Повторите слово в слово отрывок из приведенного ниже текста о «Кипарисовом ларце»: от слов «Достаточно беглого взгляда» до слов «время оно показывает?» включительно.

• **ФРАГМЕНТ ТЕКСТА**:
>>
Анненский неожиданно умер 30 ноября 1909 года, не успев завершить подготовку к печати своей главной поэтической книги — «Кипарисовый ларец». Оформление рукописи было закончено сыном поэта В. Кривичем, на протяжении последних месяцев жизни Анненского помогавшим отцу в этой работе. Уже в апреле 1910 года сборник вышел в свет в московском книгоиздательстве «Гриф».
Новация И. Подольской, повторенная Н. Богомоловым[7], состоит в том, что она выстраивает состав «Кипарисового ларца» в соответствии со списком, обнаруженным и опубликованным в 1978 году другим исследователем — Р. Тименчиком. Список этот, написанный рукой жены пасынка поэта О. Хмара-Барщевской, содержится в ее письме к Кривичу от 7 февраля 1917 года. Он, по предположению Р. Тименчика, представляет собой копию собственноручного плана Анненского, который, однако, никак не мог быть им составлен позднее чем за полгода до смерти.
Достаточно беглого взгляда на все эти даты и обстоятельства, чтоб оценить — сколь исчезающе малой вероятности правдоподобия хватает нынешним филологам для смешенья чужого, в данном случае — тименчиковского, умозрения с собственной практикой. Ничего им не стоит не только, образно говоря, разобрав часовой механизм, собрать его затем по своему разумению, но и тиражировать это сомнительное изделие в количестве трехсот тысяч экземпляров — самое массовое на сегодня издание Анненского! Вопрос лишь — какое время оно показывает?
<<
• **ЗАПИСАННЫЕ ДАННЫЕ**:
>>
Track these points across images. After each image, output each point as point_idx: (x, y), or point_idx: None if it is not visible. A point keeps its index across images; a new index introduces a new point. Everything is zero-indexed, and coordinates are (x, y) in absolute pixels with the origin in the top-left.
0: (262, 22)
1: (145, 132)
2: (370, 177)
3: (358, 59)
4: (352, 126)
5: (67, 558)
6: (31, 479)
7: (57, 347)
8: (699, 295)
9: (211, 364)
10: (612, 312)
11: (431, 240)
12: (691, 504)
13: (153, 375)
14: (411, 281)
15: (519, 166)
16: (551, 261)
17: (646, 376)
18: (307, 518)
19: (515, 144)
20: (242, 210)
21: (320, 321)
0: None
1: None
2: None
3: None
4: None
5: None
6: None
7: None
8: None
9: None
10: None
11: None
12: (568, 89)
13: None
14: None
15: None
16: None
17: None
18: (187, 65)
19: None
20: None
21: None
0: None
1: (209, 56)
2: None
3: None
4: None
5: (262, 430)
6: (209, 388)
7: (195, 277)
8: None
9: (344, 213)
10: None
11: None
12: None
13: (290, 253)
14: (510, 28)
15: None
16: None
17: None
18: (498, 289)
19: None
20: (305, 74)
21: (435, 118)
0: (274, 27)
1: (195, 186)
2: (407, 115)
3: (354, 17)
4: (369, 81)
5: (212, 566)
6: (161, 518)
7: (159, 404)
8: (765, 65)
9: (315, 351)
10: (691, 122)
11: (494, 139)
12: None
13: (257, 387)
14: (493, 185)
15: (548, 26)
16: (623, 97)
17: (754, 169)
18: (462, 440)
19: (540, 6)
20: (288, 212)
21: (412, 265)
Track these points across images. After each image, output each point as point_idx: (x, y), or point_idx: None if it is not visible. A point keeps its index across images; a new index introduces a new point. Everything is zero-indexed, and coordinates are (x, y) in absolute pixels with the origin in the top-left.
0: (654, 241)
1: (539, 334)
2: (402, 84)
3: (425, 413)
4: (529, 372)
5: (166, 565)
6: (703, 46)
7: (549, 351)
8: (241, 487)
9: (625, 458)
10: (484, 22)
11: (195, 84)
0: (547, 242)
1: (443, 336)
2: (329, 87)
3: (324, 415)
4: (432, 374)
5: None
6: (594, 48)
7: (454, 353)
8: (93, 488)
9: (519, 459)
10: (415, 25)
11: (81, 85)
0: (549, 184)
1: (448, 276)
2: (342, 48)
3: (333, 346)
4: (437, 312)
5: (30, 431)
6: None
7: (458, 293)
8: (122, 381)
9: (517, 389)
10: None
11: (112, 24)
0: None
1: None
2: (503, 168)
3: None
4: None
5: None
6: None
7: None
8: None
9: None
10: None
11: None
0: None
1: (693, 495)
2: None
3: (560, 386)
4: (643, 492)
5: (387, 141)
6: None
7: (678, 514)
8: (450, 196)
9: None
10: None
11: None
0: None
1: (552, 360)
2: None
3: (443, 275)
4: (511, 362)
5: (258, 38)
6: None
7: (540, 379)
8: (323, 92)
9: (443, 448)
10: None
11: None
<<
• **РЕШЕНИЕ**:
Достаточно беглого взгляда на все эти даты и обстоятельства, чтоб оценить — сколь исчезающе малой вероятности правдоподобия хватает нынешним филологам для смешенья чужого, в данном случае — тименчиковского, умозрения с собственной практикой. Ничего им не стоит не только, образно говоря, разобрав часовой механизм, собрать его затем по своему разумению, но и тиражировать это сомнительное изделие в количестве трехсот тысяч экземпляров — самое массовое на сегодня издание Анненского! Вопрос лишь — какое время оно показывает?